На звонок в передней Юлия Михайловна зашептала почти гневно:
— Уходите, уходите скорее!
Кика прошел в маленькую кухню и сел на покрытую пестрым лоскутным одеялом кровать.
— Сам! — с уважением проговорила Анисья, возвращаясь из передней.
— Ну, как дела, Анисьюшка? — спросил Кика.
— Да уж какие дела! Одно слово, канитель, — раздраженно зашумела кастрюлями кухарка. — Тянут, тянут. Смотреть тошно. Ни в петлю, ни из петли. Жили бы себе, поживали…
— Да детей наживали!
— Ну, уж ты скажешь, бесстыдник, — рассердилась Анисья.
— А почему бы и нет. Объясни, Анисьюшка? — с притворным удивлением спросил Кика.

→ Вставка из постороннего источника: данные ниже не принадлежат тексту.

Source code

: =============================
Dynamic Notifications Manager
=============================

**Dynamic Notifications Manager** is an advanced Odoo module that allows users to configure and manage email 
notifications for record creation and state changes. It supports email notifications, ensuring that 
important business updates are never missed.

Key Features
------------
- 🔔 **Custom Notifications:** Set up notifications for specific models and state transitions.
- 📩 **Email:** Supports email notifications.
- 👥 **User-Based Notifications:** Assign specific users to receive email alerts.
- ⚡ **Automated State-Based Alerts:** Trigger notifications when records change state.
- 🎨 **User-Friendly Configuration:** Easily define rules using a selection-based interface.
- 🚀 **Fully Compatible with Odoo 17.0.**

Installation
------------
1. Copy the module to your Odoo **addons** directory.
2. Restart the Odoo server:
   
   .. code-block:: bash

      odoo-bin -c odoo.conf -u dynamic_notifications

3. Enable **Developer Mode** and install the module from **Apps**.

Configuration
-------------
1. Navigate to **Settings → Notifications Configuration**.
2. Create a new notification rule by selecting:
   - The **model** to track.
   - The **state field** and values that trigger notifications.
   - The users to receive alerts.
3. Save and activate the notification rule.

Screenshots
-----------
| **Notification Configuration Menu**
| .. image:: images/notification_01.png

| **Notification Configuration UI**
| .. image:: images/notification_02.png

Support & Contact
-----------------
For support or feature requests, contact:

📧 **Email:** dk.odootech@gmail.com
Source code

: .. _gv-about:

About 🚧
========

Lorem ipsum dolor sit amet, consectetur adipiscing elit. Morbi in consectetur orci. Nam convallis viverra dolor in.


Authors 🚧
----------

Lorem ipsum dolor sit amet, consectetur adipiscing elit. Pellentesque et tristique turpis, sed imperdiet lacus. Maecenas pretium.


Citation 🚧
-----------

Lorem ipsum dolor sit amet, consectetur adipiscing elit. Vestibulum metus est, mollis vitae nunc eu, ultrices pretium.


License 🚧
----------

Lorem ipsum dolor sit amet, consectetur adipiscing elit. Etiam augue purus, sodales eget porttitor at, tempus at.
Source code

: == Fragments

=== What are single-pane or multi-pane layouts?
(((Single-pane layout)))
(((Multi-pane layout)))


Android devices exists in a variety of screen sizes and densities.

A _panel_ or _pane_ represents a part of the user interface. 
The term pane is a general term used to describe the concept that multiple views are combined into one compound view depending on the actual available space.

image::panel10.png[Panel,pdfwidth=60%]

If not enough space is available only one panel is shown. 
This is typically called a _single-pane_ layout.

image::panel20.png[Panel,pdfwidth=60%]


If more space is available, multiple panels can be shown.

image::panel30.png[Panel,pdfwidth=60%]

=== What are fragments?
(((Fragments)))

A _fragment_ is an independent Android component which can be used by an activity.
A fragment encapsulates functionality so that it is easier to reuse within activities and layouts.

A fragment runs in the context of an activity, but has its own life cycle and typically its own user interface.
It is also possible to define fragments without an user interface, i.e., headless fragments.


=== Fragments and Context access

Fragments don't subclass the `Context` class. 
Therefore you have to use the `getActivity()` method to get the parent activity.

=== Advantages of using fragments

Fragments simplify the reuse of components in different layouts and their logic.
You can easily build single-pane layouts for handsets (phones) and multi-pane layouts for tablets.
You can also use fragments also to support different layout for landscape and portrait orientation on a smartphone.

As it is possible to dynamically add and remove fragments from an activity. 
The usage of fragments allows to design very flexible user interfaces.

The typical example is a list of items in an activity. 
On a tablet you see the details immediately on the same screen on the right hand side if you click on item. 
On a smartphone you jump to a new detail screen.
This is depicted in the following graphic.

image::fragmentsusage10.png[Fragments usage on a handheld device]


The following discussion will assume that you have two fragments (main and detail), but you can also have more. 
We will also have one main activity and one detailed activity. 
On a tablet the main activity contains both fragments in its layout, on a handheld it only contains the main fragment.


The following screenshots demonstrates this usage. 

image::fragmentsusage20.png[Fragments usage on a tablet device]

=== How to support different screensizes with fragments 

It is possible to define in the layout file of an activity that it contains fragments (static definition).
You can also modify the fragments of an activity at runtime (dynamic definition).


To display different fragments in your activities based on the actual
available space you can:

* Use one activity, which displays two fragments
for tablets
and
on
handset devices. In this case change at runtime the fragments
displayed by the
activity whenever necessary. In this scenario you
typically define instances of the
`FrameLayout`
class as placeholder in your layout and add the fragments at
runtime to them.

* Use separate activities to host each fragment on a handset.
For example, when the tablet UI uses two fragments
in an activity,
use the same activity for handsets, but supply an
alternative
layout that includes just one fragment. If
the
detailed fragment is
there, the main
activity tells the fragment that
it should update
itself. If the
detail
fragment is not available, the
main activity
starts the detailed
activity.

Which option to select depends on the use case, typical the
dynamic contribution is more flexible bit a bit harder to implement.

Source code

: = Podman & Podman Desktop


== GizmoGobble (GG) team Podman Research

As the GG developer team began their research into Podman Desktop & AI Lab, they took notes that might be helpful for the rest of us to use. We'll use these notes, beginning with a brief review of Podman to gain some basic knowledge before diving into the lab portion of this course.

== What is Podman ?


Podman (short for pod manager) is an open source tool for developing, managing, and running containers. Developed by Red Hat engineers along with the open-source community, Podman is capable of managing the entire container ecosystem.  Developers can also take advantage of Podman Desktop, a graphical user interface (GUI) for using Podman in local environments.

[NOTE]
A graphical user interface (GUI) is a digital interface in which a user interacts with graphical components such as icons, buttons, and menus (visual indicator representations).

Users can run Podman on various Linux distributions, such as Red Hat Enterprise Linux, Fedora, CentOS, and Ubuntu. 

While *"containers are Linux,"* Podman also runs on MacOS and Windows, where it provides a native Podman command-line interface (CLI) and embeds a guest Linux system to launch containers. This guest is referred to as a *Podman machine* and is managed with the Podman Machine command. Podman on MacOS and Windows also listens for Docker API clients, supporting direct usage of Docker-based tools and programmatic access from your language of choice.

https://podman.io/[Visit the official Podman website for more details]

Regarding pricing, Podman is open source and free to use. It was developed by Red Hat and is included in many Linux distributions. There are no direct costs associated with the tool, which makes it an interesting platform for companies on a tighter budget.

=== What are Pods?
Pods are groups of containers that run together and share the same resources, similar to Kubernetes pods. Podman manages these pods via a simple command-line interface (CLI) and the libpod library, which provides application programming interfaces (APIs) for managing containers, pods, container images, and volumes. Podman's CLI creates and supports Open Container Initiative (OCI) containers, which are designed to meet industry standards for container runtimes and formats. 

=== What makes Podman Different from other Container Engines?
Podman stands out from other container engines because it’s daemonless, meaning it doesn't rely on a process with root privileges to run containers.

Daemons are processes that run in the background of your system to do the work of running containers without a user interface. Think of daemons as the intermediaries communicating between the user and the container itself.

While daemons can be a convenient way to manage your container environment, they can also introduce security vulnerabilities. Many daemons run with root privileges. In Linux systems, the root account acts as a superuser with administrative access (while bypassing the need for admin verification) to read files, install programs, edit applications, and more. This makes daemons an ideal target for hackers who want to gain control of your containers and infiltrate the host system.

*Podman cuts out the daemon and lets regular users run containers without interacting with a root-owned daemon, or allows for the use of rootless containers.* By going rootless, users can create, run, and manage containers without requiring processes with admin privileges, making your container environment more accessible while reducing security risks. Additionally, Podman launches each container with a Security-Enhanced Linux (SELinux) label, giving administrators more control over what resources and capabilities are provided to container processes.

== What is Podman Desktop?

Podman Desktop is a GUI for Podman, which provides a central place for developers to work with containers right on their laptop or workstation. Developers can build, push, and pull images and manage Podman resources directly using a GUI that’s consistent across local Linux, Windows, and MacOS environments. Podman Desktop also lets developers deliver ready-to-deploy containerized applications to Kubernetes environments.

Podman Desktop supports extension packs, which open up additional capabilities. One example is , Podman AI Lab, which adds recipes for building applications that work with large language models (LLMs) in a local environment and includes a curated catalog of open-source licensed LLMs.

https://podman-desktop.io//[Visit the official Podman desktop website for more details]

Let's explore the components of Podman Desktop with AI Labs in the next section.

— Дети от кого, бесстыдник? От Бога! А блудная страсть от беса полуночного. Разве ты не знаешь? — и, оставив посуду, она заговорила интимным шепотом:
— И кем владеет этот бес, тому нет спасения, пока не замучает, не оставит. Не видишь, какая Юлия Михайловна стала? Бес, бес овладел душенькой ее.
И, как бы в подтверждение этих слов, из-за плотно закрытых дверей донесся пронзительный, задыхающейся голос Агатовой:
— Проклятый, проклятый! Оставь меня!
Какой-то тяжелый предмет, брошенный, упал со звоном.
— Я уж пойду, — сказал Кика и на цыпочках прошел мимо двери, за которой опять наступило мертвое молчание.
— Вот так всегда у нас, — со вздохом промолвила Анисья.
Спустившись на вторую площадку, Кика услышал быстрые шаги за собой. Ксенофонт Алексеевич Полуярков, с желтым портфелем под мышкой, быстро спустился и, обогнав Кику, вежливо и сдержанно приподняв котелок, сверкнул на прорвавшемся вдруг в цветное окно солнце золотом гладко причесанных светлых волос своих.
К небольшому чистенькому особняку Ксенофонт Алексеевич всегда подъезжал с особым совершенно чувством. Еще размереннее и тверже становились его шаги, когда входил он в светлую маленькую переднюю, отчетливее и чище звучал его голос в этих уютных, изысканно убранных картинами, кожаной мебелью, цветами в японских вазах, тяжелыми коврами и драпировками комнатах, где все, кроме него, почему-то говорили понижая голос.
Быстро и генеральски как-то поздоровавшись с несколькими посетителями, сидевшими в первой приемной, Полуярков прошел во вторую комнату, заставленную снимками с картин, загроможденную большим дубовым столом, на котором разложенные журналы, книги, корректурные листы, рукописи манили к новой, опьяняющей всегда Ксенофонта Алексеевича работе.